In the text on back-break in sequential blasting, transcribe word for word the part that opens with "This study examines" and closes with "desired material distribution.".
*** Passage for review
The Impact of Back-Break on Sequential Blast Performance: Consequences of Non-Optimal Design

Biltek Congress - XIV, Bangkok, Tayland, 18 - 21 Şubat 2026, ss.82-97, (Tam Metin Bildiri)

Yayın Türü: Bildiri / Tam Metin Bildiri
Basıldığı Şehir: Bangkok
Basıldığı Ülke: Tayland
Sayfa Sayıları: ss.82-97
İstanbul Üniversitesi-Cerrahpaşa Adresli: Evet

Özet

Rock fragmentation by blasting is a critical process in the production of aggregate, which is the primary raw material for the construction and infrastructure sectors. The efficiency and control of blasting performance are of great importance in terms of resource use sustainability, cost-effectiveness, and environmental impacts. In this context, the optimization of blasting design plays a vital role in the sustainable development of the sector.

This study examines the performance and results of two consecutive blasting operations carried out in a medium-strength rock environment, classified according to uniaxial compressive strength. In the first blasting application, due to the insufficient inter-row delay time for the rock mass to complete its movement towards the free face, the rear row holes were initiated before the mass in the front row had adequately displaced. This situation caused a significant portion of the explosive energy to be expended on the formation of back-break. Consequently, this prevented the fragmented rocks from detaching from the main mass and being displaced, leading to failure in achieving the desired material distribution.

In the second blasting, carried out on the rock mass weakened by the aforementioned initial blasting, both the fragmentation energy efficiency decreased and a homogeneous muck pile could not be obtained. Within the scope of the study, the hole design and charging parameters applied in the field were recorded. Additionally, the in-situ block size distribution on the bench face before blasting and the muck pile fragment size distribution after blasting were determined using digital image processing methods, and the rock size reduction ratio was calculated. Furthermore, the back-break distance resulting from the first blasting was measured.

The findings reveal that, especially in medium-strength rock conditions, the problem of back-break and lack of displacement caused by incorrect planning of the inter-row delay time not only reduces the efficiency of the relevant blasting but also seriously and negatively affects subsequent production blasts and the continuity of the overall production cycle.
******
*** Records
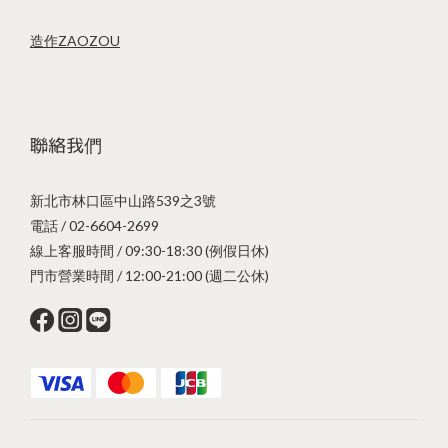
造作ZAOZOU
聯絡我們
新北市林口區中山路539之3號
電話 / 02-6604-2699
線上客服時間 / 09:30-18:30 (例假日休)
門市營業時間 / 12:00-21:00 (週二公休)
******
> Answer to this exercise:
This study examines the performance and results of two consecutive blasting operations carried out in a medium-strength rock environment, classified according to uniaxial compressive strength. In the first blasting application, due to the insufficient inter-row delay time for the rock mass to complete its movement towards the free face, the rear row holes were initiated before the mass in the front row had adequately displaced. This situation caused a significant portion of the explosive energy to be expended on the formation of back-break. Consequently, this prevented the fragmented rocks from detaching from the main mass and being displaced, leading to failure in achieving the desired material distribution.